Would jazz have gone where it did when it did without Dallas sax players Henry “Buster” Smith and Budd Johnson? Smith played in the Kansas City Blue Devils in the late 1920s and early ’30s with a protégé named Charlie Parker. Johnson played with sax giant Coleman Hawkins in 1944 on a session credited as the recorded birth of bebop. And while New Orleans is rightfully designated the birthplace of jazz, there’s no denying that Scott Joplin of Texarkana provided the template with his syncopated ragtime compositions in the late 1890s.

Texas is where music is made for dancing. Historically, rowdy, exuberant crowds coaxed musicians to play louder, first out of necessity and later because the added power expanded the boundaries of the music’s sound and configuration. The size of dance halls required bands to feature more players, with Milton Brown of Fort Worth adding twin fiddles and piano to his Musical Brownies. His fellow Western Swing inventor Bob Wills upped the danceability with drums and electric guitar.

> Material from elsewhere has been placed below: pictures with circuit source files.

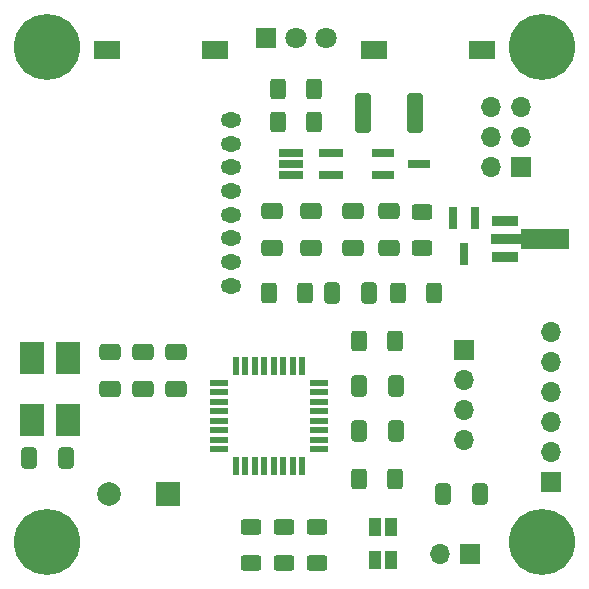
<source format=gbr>
%TF.GenerationSoftware,KiCad,Pcbnew,(6.0.7)*%
%TF.CreationDate,2023-04-08T23:37:57+02:00*%
%TF.ProjectId,hb-uni-644_328P_small,68622d75-6e69-42d3-9634-345f33323850,rev?*%
%TF.SameCoordinates,Original*%
%TF.FileFunction,Soldermask,Top*%
%TF.FilePolarity,Negative*%
%FSLAX46Y46*%
G04 Gerber Fmt 4.6, Leading zero omitted, Abs format (unit mm)*
G04 Created by KiCad (PCBNEW (6.0.7)) date 2023-04-08 23:37:57*
%MOMM*%
%LPD*%
G01*
G04 APERTURE LIST*
G04 Aperture macros list*
%AMRoundRect*
0 Rectangle with rounded corners*
0 $1 Rounding radius*
0 $2 $3 $4 $5 $6 $7 $8 $9 X,Y pos of 4 corners*
0 Add a 4 corners polygon primitive as box body*
4,1,4,$2,$3,$4,$5,$6,$7,$8,$9,$2,$3,0*
0 Add four circle primitives for the rounded corners*
1,1,$1+$1,$2,$3*
1,1,$1+$1,$4,$5*
1,1,$1+$1,$6,$7*
1,1,$1+$1,$8,$9*
0 Add four rect primitives between the rounded corners*
20,1,$1+$1,$2,$3,$4,$5,0*
20,1,$1+$1,$4,$5,$6,$7,0*
20,1,$1+$1,$6,$7,$8,$9,0*
20,1,$1+$1,$8,$9,$2,$3,0*%
%AMFreePoly0*
4,1,9,5.362500,-0.866500,1.237500,-0.866500,1.237500,-0.450000,-1.237500,-0.450000,-1.237500,0.450000,1.237500,0.450000,1.237500,0.866500,5.362500,0.866500,5.362500,-0.866500,5.362500,-0.866500,$1*%
G04 Aperture macros list end*
%ADD10C,5.600000*%
%ADD11R,1.700000X1.700000*%
%ADD12O,1.700000X1.700000*%
%ADD13RoundRect,0.250000X0.625000X-0.400000X0.625000X0.400000X-0.625000X0.400000X-0.625000X-0.400000X0*%
%ADD14R,1.000000X1.500000*%
%ADD15R,2.000000X0.650000*%
%ADD16RoundRect,0.250000X-0.412500X-0.650000X0.412500X-0.650000X0.412500X0.650000X-0.412500X0.650000X0*%
%ADD17RoundRect,0.250000X0.400000X0.625000X-0.400000X0.625000X-0.400000X-0.625000X0.400000X-0.625000X0*%
%ADD18RoundRect,0.250000X0.412500X0.650000X-0.412500X0.650000X-0.412500X-0.650000X0.412500X-0.650000X0*%
%ADD19RoundRect,0.250000X-0.650000X0.412500X-0.650000X-0.412500X0.650000X-0.412500X0.650000X0.412500X0*%
%ADD20O,1.750000X1.300000*%
%ADD21RoundRect,0.250000X0.650000X-0.412500X0.650000X0.412500X-0.650000X0.412500X-0.650000X-0.412500X0*%
%ADD22R,2.180000X1.600000*%
%ADD23RoundRect,0.250000X-0.400000X-0.625000X0.400000X-0.625000X0.400000X0.625000X-0.400000X0.625000X0*%
%ADD24R,2.000000X2.000000*%
%ADD25C,2.000000*%
%ADD26R,2.100000X2.700000*%
%ADD27R,2.300000X0.900000*%
%ADD28FreePoly0,0.000000*%
%ADD29R,1.900000X0.800000*%
%ADD30RoundRect,0.250000X-0.400000X-1.450000X0.400000X-1.450000X0.400000X1.450000X-0.400000X1.450000X0*%
%ADD31R,1.800000X1.800000*%
%ADD32C,1.800000*%
%ADD33R,0.800000X1.900000*%
%ADD34R,1.600000X0.550000*%
%ADD35R,0.550000X1.600000*%
G04 APERTURE END LIST*
D10*
%TO.C,REF6*%
X30988000Y-92964000D03*
%TD*%
D11*
%TO.C,J6*%
X66294000Y-76718000D03*
D12*
X66294000Y-79258000D03*
X66294000Y-81798000D03*
X66294000Y-84338000D03*
%TD*%
D13*
%TO.C,R3*%
X53848000Y-94768000D03*
X53848000Y-91668000D03*
%TD*%
D14*
%TO.C,J2*%
X60086000Y-94488000D03*
X58786000Y-94488000D03*
%TD*%
D15*
%TO.C,U3*%
X51630000Y-60010000D03*
X51630000Y-60960000D03*
X51630000Y-61910000D03*
X55050000Y-61910000D03*
X55050000Y-60010000D03*
%TD*%
D14*
%TO.C,J1*%
X60086000Y-91694000D03*
X58786000Y-91694000D03*
%TD*%
D13*
%TO.C,R6*%
X62738000Y-68098000D03*
X62738000Y-64998000D03*
%TD*%
D16*
%TO.C,C13*%
X64477500Y-88900000D03*
X67602500Y-88900000D03*
%TD*%
D10*
%TO.C,REF2*%
X30988000Y-51054000D03*
%TD*%
%TO.C,REF7*%
X72898000Y-92964000D03*
%TD*%
D17*
%TO.C,R4*%
X60478000Y-87630000D03*
X57378000Y-87630000D03*
%TD*%
D10*
%TO.C,REF4*%
X72898000Y-51054000D03*
%TD*%
D18*
%TO.C,C10*%
X60490500Y-79756000D03*
X57365500Y-79756000D03*
%TD*%
D11*
%TO.C,J3*%
X66807000Y-93980000D03*
D12*
X64267000Y-93980000D03*
%TD*%
D19*
%TO.C,C2*%
X41910000Y-76923500D03*
X41910000Y-80048500D03*
%TD*%
%TO.C,C6*%
X50038000Y-64985500D03*
X50038000Y-68110500D03*
%TD*%
D20*
%TO.C,U2*%
X46584000Y-71262000D03*
X46584000Y-69262000D03*
X46584000Y-67262000D03*
X46584000Y-65262000D03*
X46584000Y-63262000D03*
X46584000Y-61262000D03*
X46584000Y-59262000D03*
X46584000Y-57262000D03*
%TD*%
D21*
%TO.C,C9*%
X56896000Y-68110500D03*
X56896000Y-64985500D03*
%TD*%
D17*
%TO.C,R5*%
X60478000Y-75946000D03*
X57378000Y-75946000D03*
%TD*%
D22*
%TO.C,SW2*%
X36050000Y-51308000D03*
X45230000Y-51308000D03*
%TD*%
D13*
%TO.C,R9*%
X51054000Y-94768000D03*
X51054000Y-91668000D03*
%TD*%
D23*
%TO.C,R1*%
X50520000Y-54610000D03*
X53620000Y-54610000D03*
%TD*%
D24*
%TO.C,C12*%
X41229700Y-88900000D03*
D25*
X36229700Y-88900000D03*
%TD*%
D23*
%TO.C,F1*%
X60680000Y-71882000D03*
X63780000Y-71882000D03*
%TD*%
D26*
%TO.C,Y1*%
X29692000Y-77360000D03*
X29692000Y-82660000D03*
X32792000Y-82660000D03*
X32792000Y-77360000D03*
%TD*%
D19*
%TO.C,C8*%
X59944000Y-64985500D03*
X59944000Y-68110500D03*
%TD*%
D23*
%TO.C,R2*%
X50520000Y-57404000D03*
X53620000Y-57404000D03*
%TD*%
D19*
%TO.C,C1*%
X39116000Y-76923500D03*
X39116000Y-80048500D03*
%TD*%
%TO.C,C7*%
X53340000Y-64985500D03*
X53340000Y-68110500D03*
%TD*%
D27*
%TO.C,U4*%
X69732000Y-65810000D03*
D28*
X69819500Y-67310000D03*
D27*
X69732000Y-68810000D03*
%TD*%
D29*
%TO.C,Q1*%
X59460000Y-60010000D03*
X59460000Y-61910000D03*
X62460000Y-60960000D03*
%TD*%
D13*
%TO.C,R8*%
X48260000Y-94768000D03*
X48260000Y-91668000D03*
%TD*%
D17*
%TO.C,R7*%
X52858000Y-71882000D03*
X49758000Y-71882000D03*
%TD*%
D19*
%TO.C,C4*%
X36322000Y-76923500D03*
X36322000Y-80048500D03*
%TD*%
D30*
%TO.C,L1*%
X57719000Y-56642000D03*
X62169000Y-56642000D03*
%TD*%
D16*
%TO.C,C11*%
X55079500Y-71882000D03*
X58204500Y-71882000D03*
%TD*%
D11*
%TO.C,J5*%
X71125000Y-61199000D03*
D12*
X68585000Y-61199000D03*
X71125000Y-58659000D03*
X68585000Y-58659000D03*
X71125000Y-56119000D03*
X68585000Y-56119000D03*
%TD*%
D11*
%TO.C,J4*%
X73660000Y-87884000D03*
D12*
X73660000Y-85344000D03*
X73660000Y-82804000D03*
X73660000Y-80264000D03*
X73660000Y-77724000D03*
X73660000Y-75184000D03*
%TD*%
D31*
%TO.C,D1*%
X49520000Y-50292000D03*
D32*
X52060000Y-50292000D03*
X54600000Y-50292000D03*
%TD*%
D22*
%TO.C,SW1*%
X58656000Y-51308000D03*
X67836000Y-51308000D03*
%TD*%
D33*
%TO.C,Q2*%
X67244000Y-65556000D03*
X65344000Y-65556000D03*
X66294000Y-68556000D03*
%TD*%
D18*
%TO.C,C5*%
X60490500Y-83566000D03*
X57365500Y-83566000D03*
%TD*%
D16*
%TO.C,C3*%
X29425500Y-85852000D03*
X32550500Y-85852000D03*
%TD*%
D34*
%TO.C,U1*%
X45534000Y-79496000D03*
X45534000Y-80296000D03*
X45534000Y-81096000D03*
X45534000Y-81896000D03*
X45534000Y-82696000D03*
X45534000Y-83496000D03*
X45534000Y-84296000D03*
X45534000Y-85096000D03*
D35*
X46984000Y-86546000D03*
X47784000Y-86546000D03*
X48584000Y-86546000D03*
X49384000Y-86546000D03*
X50184000Y-86546000D03*
X50984000Y-86546000D03*
X51784000Y-86546000D03*
X52584000Y-86546000D03*
D34*
X54034000Y-85096000D03*
X54034000Y-84296000D03*
X54034000Y-83496000D03*
X54034000Y-82696000D03*
X54034000Y-81896000D03*
X54034000Y-81096000D03*
X54034000Y-80296000D03*
X54034000Y-79496000D03*
D35*
X52584000Y-78046000D03*
X51784000Y-78046000D03*
X50984000Y-78046000D03*
X50184000Y-78046000D03*
X49384000Y-78046000D03*
X48584000Y-78046000D03*
X47784000Y-78046000D03*
X46984000Y-78046000D03*
%TD*%
M02*

</source>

Money, oil, independence, and big noise: That’s Texas, a land of opportunity within the land of opportunity. It’s where the South ends and the West begins, and yet Texas remains independent of those regions. Of course, Texas is not the only state with impressive musical heroes.
Mississippi, Louisiana, Tennessee, California, and many more states can boast of the music they’ve given the world. But Texas stands out for its sheer number of musical pioneers, spanning several genres.

In the Latin music field, the late Lydia Mendoza, who made her career in San Antonio, had a smash in 1934 with the ballad “Mal Hombre,” while the first person to have a national Cajun music hit was Harry Choates of Port Arthur with “Jole Blon” in 1946. DJ Screw of Smithville showed the rest of the rap world how to slow it down in the ’90s, the same decade Selena took Tejano music to the top of the pop charts.

The range of Texas music is spectacular: It seems that for every national superstar like Ray Charles or Merle Haggard, there were Texans like blues/jazz pianist Charles Brown of Texas City or country crooner Lefty Frizzell of Corsicana who showed them the way.

And with Houston native Beyoncé Knowles reigning as the current queen of pop, the Lone Star State continues to shine in the musical galaxy. Like football, music has mattered here forever, going from pastime to tradition. Born as a diversion, then growing up to be a livelihood, music is a way of life in Texas, where the frontier mentality rewards those who go just a little farther.